When You Pause to Remember

 



My research for Book Three in the Windy Rafters Roughnecks series includes time travel to WW2. I've been thinking a lot the last week or so about the impact of war on those who stayed home. Just as we are all impacted by the pandemic, everyone at the time was impacted by the war. This poem reflects some of my thoughts:

 

When You Pause to Remember

 

When you pause to remember

Remember the ones who stayed home

Who said their goodbye, then, letting tears dry

Counted days until he came home.

 

When you pause to remember

Remember the ones who stayed home

Who stretched out the sugar and butter and meat

Who grew Victory Gardens and vowed no defeat

And believed that it could be done.

 

When you pause to remember

Remember the ones who stayed home

Who raised the kids and cared for the folks

Who kept the fires burning and kept alive hope

Then prayed for the strength to go on.

 

When you pause to remember

Remember the ones who stayed home

Who rolled all the bandages, knit scarves and gloves

Sewed vests and pajamas infused with their love

While thinking of days that were gone.

 

When you pause to remember

Remember the ones who stayed home

Running factories and farms, tired backs, weary arms

Carrying burdens, so often alone.

 

When you pause to remember

Remember the ones who stayed home

Who tried to stand tall when death came to call

And they heard that knock at the door.

 

When you pause to remember

Remember the ones who stayed home

And when he came back, injured or maimed

Haunted by demons that couldn’t be tamed

And they knew it had only begun.

 

When you pause to remember

Remember the ones who stayed home

When they said we had won and the fighting was done

But their sorrow and pain lingered on.

1 comment:

  1. I'm so glad you decided to share his lovely poem.

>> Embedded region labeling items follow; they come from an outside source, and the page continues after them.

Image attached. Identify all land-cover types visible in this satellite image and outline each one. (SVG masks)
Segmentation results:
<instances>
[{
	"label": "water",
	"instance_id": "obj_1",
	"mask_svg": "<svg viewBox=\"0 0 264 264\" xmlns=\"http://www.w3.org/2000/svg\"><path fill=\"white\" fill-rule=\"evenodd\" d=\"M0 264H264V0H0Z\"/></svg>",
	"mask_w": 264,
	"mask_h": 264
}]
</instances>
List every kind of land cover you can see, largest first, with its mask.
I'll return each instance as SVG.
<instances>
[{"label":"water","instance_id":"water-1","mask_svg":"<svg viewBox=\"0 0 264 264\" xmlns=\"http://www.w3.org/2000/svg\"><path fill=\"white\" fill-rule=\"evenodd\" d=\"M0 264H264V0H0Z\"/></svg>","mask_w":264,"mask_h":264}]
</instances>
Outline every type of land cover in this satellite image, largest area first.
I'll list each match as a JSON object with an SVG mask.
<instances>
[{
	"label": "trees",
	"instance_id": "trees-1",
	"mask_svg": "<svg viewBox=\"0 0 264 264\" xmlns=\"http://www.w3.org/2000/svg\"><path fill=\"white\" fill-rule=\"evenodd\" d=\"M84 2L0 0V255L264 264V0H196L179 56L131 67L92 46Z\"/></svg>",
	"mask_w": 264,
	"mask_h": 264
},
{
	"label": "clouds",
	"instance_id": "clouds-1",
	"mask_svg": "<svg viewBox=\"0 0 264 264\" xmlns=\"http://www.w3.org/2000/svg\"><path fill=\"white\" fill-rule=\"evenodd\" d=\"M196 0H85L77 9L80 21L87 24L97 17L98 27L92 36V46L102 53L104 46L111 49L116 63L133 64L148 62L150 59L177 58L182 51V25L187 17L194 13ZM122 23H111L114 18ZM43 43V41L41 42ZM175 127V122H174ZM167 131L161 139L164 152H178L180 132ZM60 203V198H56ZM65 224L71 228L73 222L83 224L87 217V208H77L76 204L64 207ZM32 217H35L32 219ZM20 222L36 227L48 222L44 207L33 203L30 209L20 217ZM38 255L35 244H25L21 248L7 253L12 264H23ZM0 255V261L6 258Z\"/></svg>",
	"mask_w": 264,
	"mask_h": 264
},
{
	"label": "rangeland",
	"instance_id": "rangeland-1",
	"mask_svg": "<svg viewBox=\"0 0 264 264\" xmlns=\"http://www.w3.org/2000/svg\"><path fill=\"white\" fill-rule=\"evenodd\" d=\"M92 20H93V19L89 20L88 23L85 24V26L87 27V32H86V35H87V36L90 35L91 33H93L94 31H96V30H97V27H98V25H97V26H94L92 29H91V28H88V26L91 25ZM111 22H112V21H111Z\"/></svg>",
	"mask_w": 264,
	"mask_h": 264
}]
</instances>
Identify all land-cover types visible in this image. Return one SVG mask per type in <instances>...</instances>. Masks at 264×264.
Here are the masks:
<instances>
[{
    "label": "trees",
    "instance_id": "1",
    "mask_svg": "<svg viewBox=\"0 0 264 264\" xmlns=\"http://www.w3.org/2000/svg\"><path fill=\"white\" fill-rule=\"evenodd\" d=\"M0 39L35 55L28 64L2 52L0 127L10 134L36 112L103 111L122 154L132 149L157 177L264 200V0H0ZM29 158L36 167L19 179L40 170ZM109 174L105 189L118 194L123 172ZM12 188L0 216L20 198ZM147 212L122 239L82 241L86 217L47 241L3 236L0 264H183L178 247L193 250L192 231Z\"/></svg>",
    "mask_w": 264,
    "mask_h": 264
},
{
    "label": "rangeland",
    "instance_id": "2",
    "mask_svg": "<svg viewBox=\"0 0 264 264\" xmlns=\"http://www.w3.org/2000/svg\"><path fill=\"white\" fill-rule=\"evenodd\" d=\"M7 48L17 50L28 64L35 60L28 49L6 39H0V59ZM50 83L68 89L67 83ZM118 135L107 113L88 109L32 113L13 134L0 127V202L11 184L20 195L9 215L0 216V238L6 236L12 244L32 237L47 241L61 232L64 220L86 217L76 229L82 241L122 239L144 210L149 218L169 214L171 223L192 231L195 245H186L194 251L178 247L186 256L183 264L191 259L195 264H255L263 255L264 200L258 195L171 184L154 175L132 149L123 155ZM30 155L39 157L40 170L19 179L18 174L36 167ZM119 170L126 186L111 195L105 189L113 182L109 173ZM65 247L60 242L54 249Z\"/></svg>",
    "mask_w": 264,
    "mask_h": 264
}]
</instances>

Recently I re-read 'The Guernsey Literary and Potato Peel Pie Society' which so aptly describes the lives of those who survived the German Occupation in the Channel Islands during WW II. I have family on Jersey Island who shared the experience of having their house requisitioned for wartime purposes, and being forced to move to a much smaller cottage, endure the isolation and shortages of food and other goods, and that novel really brought the stories my aunt told me years ago alive. War truly was everyone's sacrifice - yet the mother of one of my friends once commented that those unpredictable years of desperation also contained some of the best and most satisfying memories of her life. A manifestation of 'opposition in all things', perhaps.